## SOURCE EXTRACT:
When you use a Loomis head for blocking out a drawing, do you first superimpose it on the reference image, as shown here? If not, how do you know whether your subject deviates from the usual proportions?
The reference image is my own (I own the copyright).
Probably we all have our own methods - here’s mine.
I use the Loomis head method only when I’m drawing from imagination. If I have a photo as reference, I pick a feature on the face and work everything off of that first feature. For example, your reference has lovely eyes that angle downward on the outer edges. That feature is so distinctive, I would build everything off of them using the distance between them and the distance between the outer edge of the eye and the hairline, etc.
As you are probably aware Piano Al, we are not all made the same.
I would not use the Loomis head in this instance and instead transfer the proportions of your female subject onto the canvas. How you do that is entirely up to you. you can use a few marks like sooz suggests or as many as you wish.
I don’t trust these methods 100% because the current reality is different. In drawing school I learned that the ear is almost the size of a nose. However, I noticed that many people’s ears were much smaller than their noses…
When drawing from life, you observe the subject and transfer what you see onto your substrate. You do the same with a reference image if your intention is to replicate what you see.
Exactly… but then this method ends up getting lost. The problem is getting too attached to a single method. Loomis himself showed that the shape of the skull varies, as shown on these pages.
Thanks. Yeah, I agree with you guys. Here’s my current system: first, I try to draw it freehand. That doesn’t work very well, so I delete that layer and use the grid with a big grid. Then I use the underlaid reference to correct any problems, and then I either render or start again with a new reference.
Hopefully, this system will help me get better at freehand.

## SUPPLIED DATA:
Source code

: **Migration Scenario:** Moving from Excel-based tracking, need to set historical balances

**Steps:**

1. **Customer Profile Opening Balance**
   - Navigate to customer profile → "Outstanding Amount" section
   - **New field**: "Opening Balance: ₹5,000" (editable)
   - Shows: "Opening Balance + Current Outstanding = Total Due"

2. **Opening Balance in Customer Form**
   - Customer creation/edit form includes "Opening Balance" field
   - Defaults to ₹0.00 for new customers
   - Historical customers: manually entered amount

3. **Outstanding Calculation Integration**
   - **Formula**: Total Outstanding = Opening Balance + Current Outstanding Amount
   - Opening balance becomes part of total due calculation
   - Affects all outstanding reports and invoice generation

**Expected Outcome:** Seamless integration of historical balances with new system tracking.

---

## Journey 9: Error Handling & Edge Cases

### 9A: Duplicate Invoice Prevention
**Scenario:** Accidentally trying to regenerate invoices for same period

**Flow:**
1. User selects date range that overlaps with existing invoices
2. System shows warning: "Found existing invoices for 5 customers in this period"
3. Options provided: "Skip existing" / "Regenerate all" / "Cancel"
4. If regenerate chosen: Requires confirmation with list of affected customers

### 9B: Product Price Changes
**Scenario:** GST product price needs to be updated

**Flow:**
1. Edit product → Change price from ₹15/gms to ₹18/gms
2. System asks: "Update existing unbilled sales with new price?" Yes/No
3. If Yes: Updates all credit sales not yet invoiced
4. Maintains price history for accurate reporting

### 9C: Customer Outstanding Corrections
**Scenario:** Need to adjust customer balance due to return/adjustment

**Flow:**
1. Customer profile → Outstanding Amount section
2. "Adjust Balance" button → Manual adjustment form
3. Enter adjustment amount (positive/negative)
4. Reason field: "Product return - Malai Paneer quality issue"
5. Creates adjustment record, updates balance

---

## REQUIRED WORK:
Retype everything in the Loomis head discussion above, from "When you use" down to "the usual proportions?", word for word.

## WRITTEN ANSWER:
When you use a Loomis head for blocking out a drawing, do you first superimpose it on the reference image, as shown here? If not, how do you know whether your subject deviates from the usual proportions?